▸ **The problem**
Retype the part of the widget deployment guide starting with "- Works behind" and going on through "Guide for details.", keeping it exactly as it appears.

▸ **Extract provided**
================

- Works behind proxies and custom domains
Step 9: Deployment
Deploy to mcp-use Cloud
The easiest deployment option:
# One command deployment
npx @mcp-use/cli deploy
See the Deployment Guide for details.
Manual Deployment
- Build your server:
npm run build
- Set environment variables
- Deploy to your hosting platform (Railway, Render, etc.)
- Update
MCP_URL to your production domain
Best Practices
1. Schema Design
Use descriptive Zod schemas to help LLMs understand your widgets:
// ✅ Good: Clear descriptions
const propSchema = z.object({
city: z.string().describe("The city name (e.g., 'New York', 'Tokyo')"),
temperature: z.number().min(-50).max(60).describe("Temperature in Celsius"),
});
// ❌ Bad: No descriptions
const propSchema = z.object({
city: z.string(),
temp: z.number(),
});
2. Theme Support
Always support both light and dark themes:
const { theme } = useWidget();
const bgColor = theme === "dark" ? "bg-gray-900" : "bg-white";
const textColor = theme === "dark" ? "text-white" : "text-gray-900";
3. Loading States and Error Handling
Always handle the loading state first, then check for missing or invalid data:
const MyWidget: React.FC = () => {
const { props, isPending } = useWidget<MyProps>();
// First, handle loading state
if (isPending) {
return <div className="animate-pulse">Loading...</div>;
}
// Then, validate required data
if (!props.requiredField) {
return <div>Required data missing</div>;
}
return <div>{/* Render widget */}</div>;
};
Keep widgets focused on a single purpose:
import type { WidgetMetadata } from "mcp-use/react";
// ✅ Good: Single purpose
export const widgetMetadata: WidgetMetadata = {
description: "Display weather for a city",
props: z.object({ city: z.string() }),
};
// ❌ Bad: Too many responsibilities
export const widgetMetadata: WidgetMetadata = {
description: "Display weather, forecast, map, and news",
props: z.object({
/* too many fields */
}),
};
Troubleshooting
Problem: Widget file exists but tool doesn’t appear
Solutions:
- Ensure file has
.tsx extension
- Export
widgetMetadata object
- Export default React component
- Check server logs for errors
Props Not Received
Problem: Component receives empty props
Solutions:
- Check
isPending first: Widgets render before tool execution completes. Props are empty {} when isPending is true
- Use
useWidget() hook (not React props)

================

[Data excerpts]
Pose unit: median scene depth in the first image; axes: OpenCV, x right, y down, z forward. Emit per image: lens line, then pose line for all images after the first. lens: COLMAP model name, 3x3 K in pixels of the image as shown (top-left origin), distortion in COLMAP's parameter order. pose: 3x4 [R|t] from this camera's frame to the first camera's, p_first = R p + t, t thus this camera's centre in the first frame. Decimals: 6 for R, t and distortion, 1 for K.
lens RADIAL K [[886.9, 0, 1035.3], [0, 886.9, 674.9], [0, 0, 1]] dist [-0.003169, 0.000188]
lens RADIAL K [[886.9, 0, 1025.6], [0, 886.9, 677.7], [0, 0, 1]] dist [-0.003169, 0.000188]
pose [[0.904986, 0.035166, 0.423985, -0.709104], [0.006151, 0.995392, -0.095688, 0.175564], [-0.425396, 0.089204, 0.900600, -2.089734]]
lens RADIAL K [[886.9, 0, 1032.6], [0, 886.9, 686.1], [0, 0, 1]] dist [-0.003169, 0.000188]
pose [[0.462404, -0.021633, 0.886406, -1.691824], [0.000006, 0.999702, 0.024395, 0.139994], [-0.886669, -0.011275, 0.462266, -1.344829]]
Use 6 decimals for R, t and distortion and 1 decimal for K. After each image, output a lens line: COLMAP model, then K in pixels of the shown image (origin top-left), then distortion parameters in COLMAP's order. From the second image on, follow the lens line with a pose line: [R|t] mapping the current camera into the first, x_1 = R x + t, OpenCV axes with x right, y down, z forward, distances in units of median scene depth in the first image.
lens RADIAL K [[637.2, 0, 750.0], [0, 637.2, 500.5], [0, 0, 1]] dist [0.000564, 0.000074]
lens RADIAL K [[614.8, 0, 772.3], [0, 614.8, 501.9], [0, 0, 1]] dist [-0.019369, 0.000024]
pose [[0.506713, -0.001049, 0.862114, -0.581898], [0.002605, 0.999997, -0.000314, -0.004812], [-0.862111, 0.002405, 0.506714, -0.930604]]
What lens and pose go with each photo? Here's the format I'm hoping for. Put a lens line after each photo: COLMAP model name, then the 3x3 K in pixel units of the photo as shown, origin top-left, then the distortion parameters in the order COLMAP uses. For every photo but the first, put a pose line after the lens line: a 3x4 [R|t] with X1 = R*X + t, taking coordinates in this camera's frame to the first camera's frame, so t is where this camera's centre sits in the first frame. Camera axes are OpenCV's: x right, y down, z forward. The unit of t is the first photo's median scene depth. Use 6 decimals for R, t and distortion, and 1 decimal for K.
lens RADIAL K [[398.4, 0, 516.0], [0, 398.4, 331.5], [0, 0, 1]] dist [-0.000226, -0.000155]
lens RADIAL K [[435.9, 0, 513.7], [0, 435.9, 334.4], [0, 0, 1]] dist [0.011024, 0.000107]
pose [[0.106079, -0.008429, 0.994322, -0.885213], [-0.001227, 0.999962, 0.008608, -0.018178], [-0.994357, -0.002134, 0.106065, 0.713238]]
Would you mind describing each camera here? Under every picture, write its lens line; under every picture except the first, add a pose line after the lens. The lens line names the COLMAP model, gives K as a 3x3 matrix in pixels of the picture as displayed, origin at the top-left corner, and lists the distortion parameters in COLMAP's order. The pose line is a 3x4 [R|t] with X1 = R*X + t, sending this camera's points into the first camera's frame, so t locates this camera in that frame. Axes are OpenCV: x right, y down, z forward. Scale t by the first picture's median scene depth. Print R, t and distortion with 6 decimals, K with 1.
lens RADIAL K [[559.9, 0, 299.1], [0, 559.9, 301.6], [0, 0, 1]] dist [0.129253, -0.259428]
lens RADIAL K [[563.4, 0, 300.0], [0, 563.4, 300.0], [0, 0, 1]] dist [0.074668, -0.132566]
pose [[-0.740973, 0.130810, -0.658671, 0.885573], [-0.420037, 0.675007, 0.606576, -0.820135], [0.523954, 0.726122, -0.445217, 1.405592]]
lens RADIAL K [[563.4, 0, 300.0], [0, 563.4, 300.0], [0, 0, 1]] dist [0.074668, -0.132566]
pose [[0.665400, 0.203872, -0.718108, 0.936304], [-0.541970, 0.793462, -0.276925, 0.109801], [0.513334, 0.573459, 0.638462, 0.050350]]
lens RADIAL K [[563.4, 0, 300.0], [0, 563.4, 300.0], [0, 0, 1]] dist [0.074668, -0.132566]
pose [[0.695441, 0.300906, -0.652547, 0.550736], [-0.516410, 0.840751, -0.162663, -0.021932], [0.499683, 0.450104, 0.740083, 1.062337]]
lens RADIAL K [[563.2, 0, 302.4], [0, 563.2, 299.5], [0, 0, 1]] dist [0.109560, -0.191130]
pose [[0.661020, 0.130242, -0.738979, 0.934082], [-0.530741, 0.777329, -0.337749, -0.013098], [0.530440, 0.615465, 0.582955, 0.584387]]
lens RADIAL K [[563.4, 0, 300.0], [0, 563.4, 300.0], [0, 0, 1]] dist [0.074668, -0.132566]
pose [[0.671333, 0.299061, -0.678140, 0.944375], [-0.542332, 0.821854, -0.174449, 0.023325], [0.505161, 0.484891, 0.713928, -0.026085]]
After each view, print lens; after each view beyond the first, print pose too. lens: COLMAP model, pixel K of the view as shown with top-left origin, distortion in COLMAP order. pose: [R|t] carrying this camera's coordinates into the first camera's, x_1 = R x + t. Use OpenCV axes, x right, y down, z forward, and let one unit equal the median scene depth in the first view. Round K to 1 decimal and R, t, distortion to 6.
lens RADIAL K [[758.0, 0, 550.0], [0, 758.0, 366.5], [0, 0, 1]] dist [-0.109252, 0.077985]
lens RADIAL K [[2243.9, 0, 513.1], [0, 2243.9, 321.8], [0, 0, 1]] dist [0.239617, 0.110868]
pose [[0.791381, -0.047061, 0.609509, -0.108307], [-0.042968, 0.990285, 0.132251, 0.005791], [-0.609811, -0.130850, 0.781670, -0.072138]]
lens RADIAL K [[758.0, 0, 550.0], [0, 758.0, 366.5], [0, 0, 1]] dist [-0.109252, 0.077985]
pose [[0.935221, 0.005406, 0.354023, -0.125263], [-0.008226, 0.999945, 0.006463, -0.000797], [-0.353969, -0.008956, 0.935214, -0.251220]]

================

▸ **Finished task**
- Works behind proxies and custom domains
Step 9: Deployment
Deploy to mcp-use Cloud
The easiest deployment option:
# One command deployment
npx @mcp-use/cli deploy
See the Deployment Guide for details.